Veio então João XXIII. Convoca o Concílio Vaticano II que inicia, com certa coragem, o diálogo da Igreja com a modernidade. Usando a imagem da música “andante ma non troppo”, a Igreja caminha em direção ao repensamento doutrinal e pastoral, provocado pelos questionamentos teóricos e práticos levantados nos últimos séculos. No entanto, o tempo de aggiornamento não durou muito. Já no próprio Pontificado de Paulo VI, a partir de 1968, despontam sinais de contenção e retrocesso. E depois a Igreja Católica mergulha em longo processo neoconservador que dura até hoje. As inovações iniciadas no Vaticano II se interromperam e outras não surgiram, exceto em um ou outro gesto ousado de João Paulo II, como a Oração pela Paz em Assis com os líderes das diferentes religiões do mundo. Ainda que o clima geral não fala de abertura, entretanto percebe-se-lhe a necessidade.
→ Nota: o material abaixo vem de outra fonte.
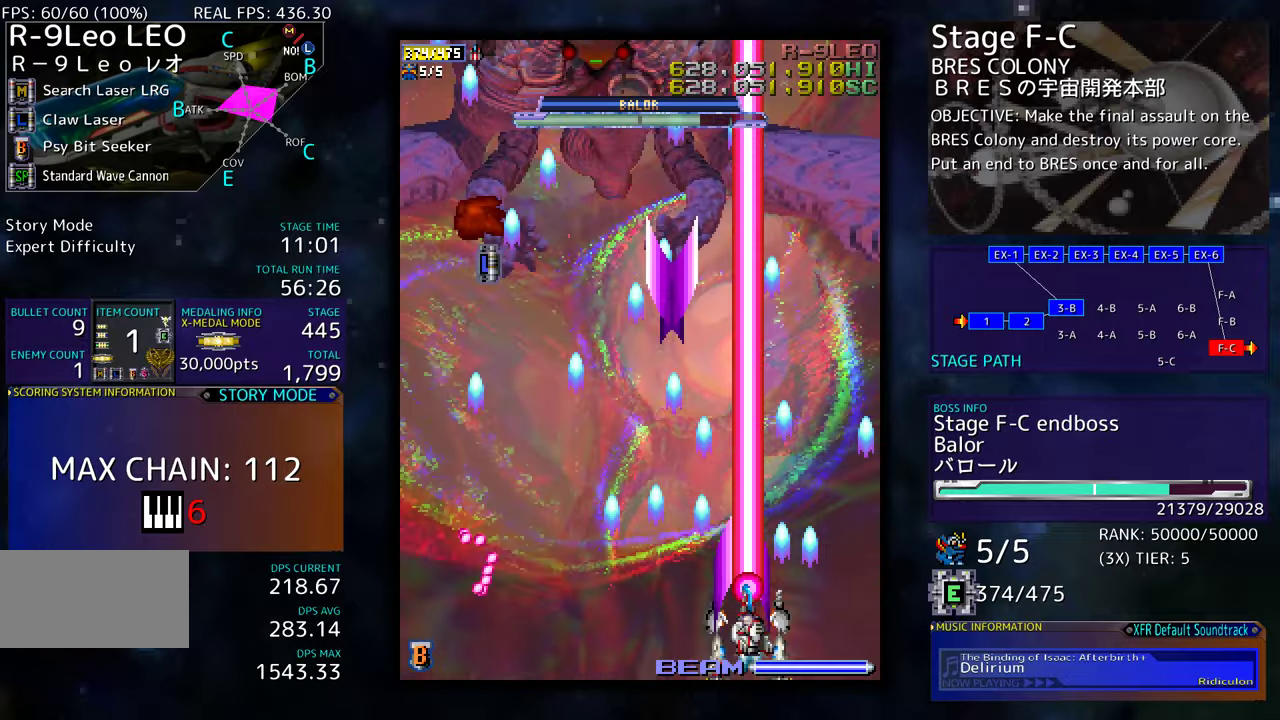
{"buttons": ["DPAD_DOWN"], "events": [[83, "DPAD_RIGHT", "up"], [416, "DPAD_DOWN", "down"]]}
O manifesto também propõe uma reconversão da Igreja. O que o senhor entende por esta proposta?
A Igreja tem a enorme graça de pôr como referência última, principal, insuperável a pessoa de Jesus Cristo. E quanto mais se conhece o Jesus histórico, mais se percebe a força revolucionária de sua pessoa. Ele não deixa nenhuma estrutura esclerosar-se, sem que lhe seja acicate de mudança. Menciono de passagem o maravilhoso livro de J. Pagola, Jesus: aproximação histórica (Petrópolis: Vozes, 2010), que nos descreve e narra um Jesus colado à realidade no projeto maior de devolver às pessoas a dignidade.
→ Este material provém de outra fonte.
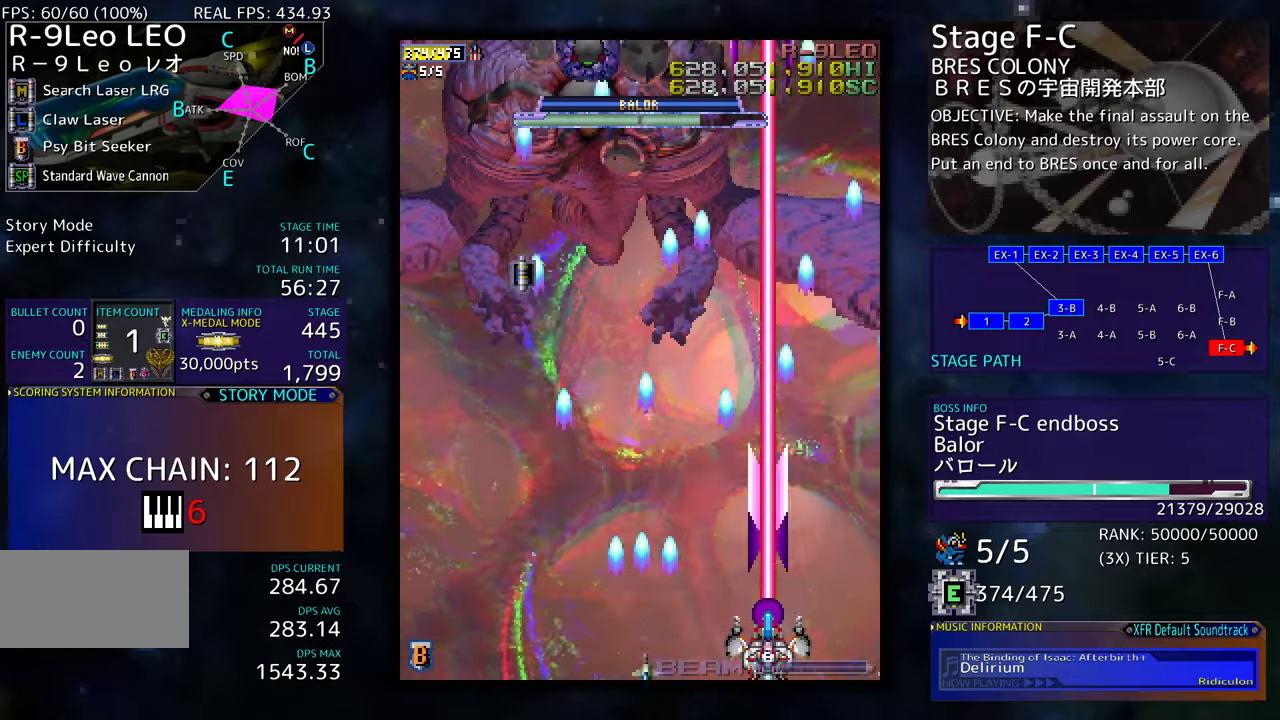
{"buttons": ["DPAD_LEFT"], "events": [[33, "DPAD_DOWN", "up"], [283, "DPAD_LEFT", "down"]]}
Diante dessa figura de Jesus, muitas estruturas eclesiásticas sofrem terrível crítica. A partir dele, cabe falar de contínua reconversão da Igreja. Basta comparar a figura de Jesus andarilho, de Pedro pescador e crucificado em Roma com certas aparências poderosas clericais para ver a gigantesca distância e a força crítica de Jesus. Santo Inácio de Loyola apostava na força de conversão da contemplação dos mistérios de Jesus. Isso vale em nível pessoal, comunitário e eclesiástico. Em confronto com a pessoa de Jesus, a Igreja se vê questionada continuamente a assumir formas de humildade, simplicidade, pobreza, abandonando o luxo, o esplendor, a arrogância triunfante. (...)


É possível a Igreja romper com tradições, se renovar sem perder seus princípios básicos?
Não se trata nem de romper nem de engessar a Tradição, ou mais corretamente as tradições. Na polêmica com Mgr. Lefebvre, que defendia a literalidade da Tradição e das tradições, Paulo VI insistia na necessidade de interpretá-la(s). Eis a questão! Os princípios permanecem no nível universal, abstrato. Importa ver como eles são entendidos nas situações concretas. E aí está o problema. O trabalho interpretativo tem exigências. Implica esforço da inteligência de captar três coisas. O significado da questão no contexto primeiro em que ela foi formulada e respondida. Esta mesma questão como se entende hoje. E, então, como o significado de ontem se reinterpreta para hoje. Por exemplo, a usura, cobrar mais do que se emprestava, até o nascimento do capitalismo se considerava roubo, portanto eticamente condenável. Hoje, ela se chama juros e ninguém os considera imorais. Então, como se fez a transposição de um princípio ético no pré-capitalismo para o capitalismo?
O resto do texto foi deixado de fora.